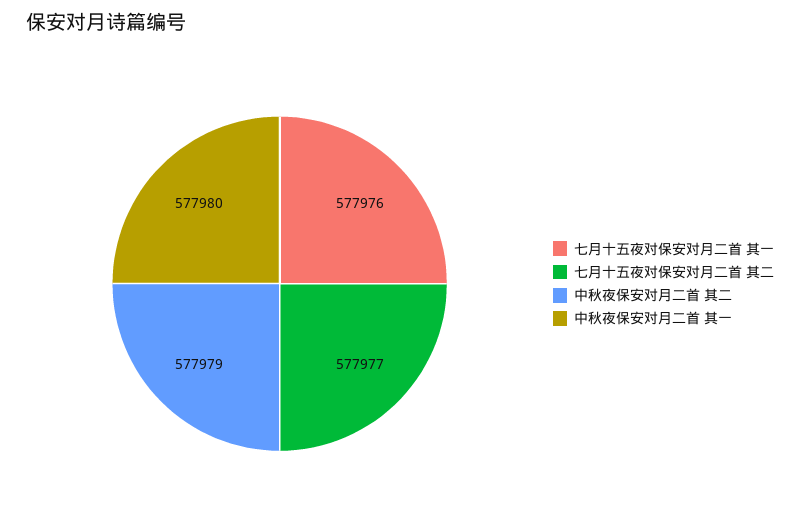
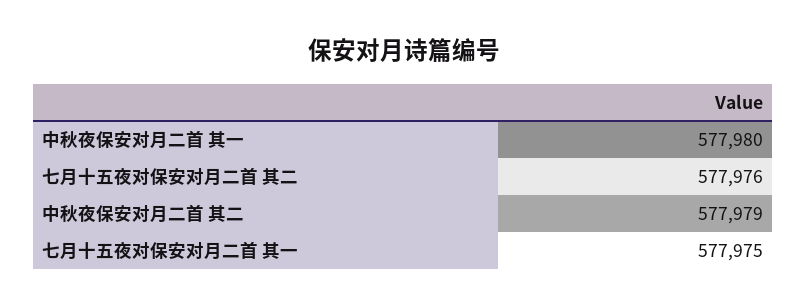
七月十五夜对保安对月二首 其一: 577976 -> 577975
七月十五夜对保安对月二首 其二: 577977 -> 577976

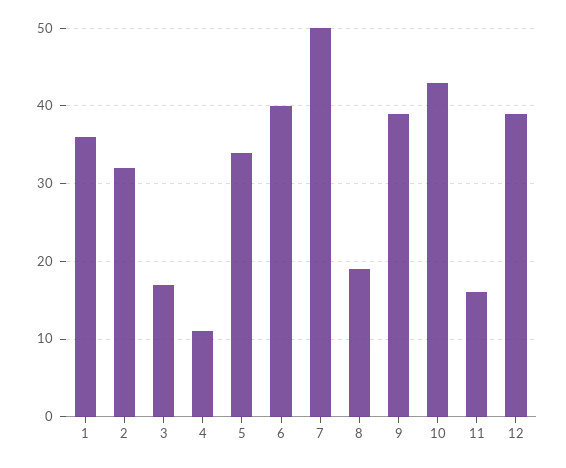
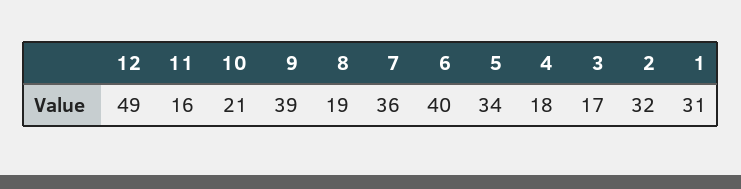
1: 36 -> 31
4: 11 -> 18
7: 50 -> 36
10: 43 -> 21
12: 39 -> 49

───

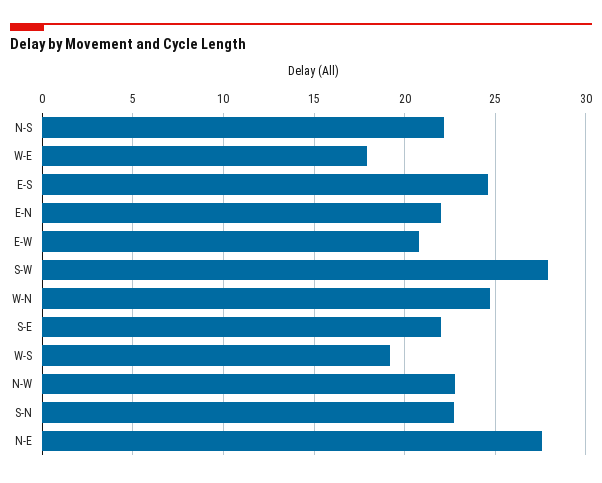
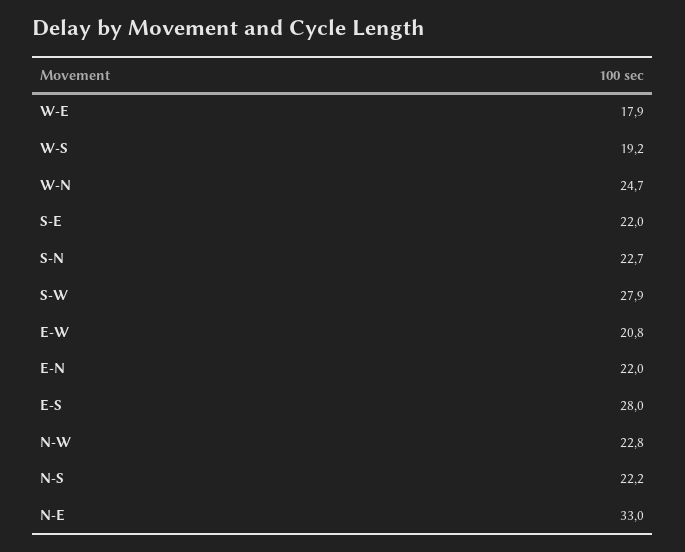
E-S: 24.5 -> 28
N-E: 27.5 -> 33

───

* [Exercise details]: Precisely those lines above that run from the line with "七月十五夜对保安对月二首 其一: 577976 -> 577975" up to and including the line with "12: 39 -> 49" are to be set down, with the pictures omitted.

* [Response box]:
七月十五夜对保安对月二首 其一: 577976 -> 577975
七月十五夜对保安对月二首 其二: 577977 -> 577976

1: 36 -> 31
4: 11 -> 18
7: 50 -> 36
10: 43 -> 21
12: 39 -> 49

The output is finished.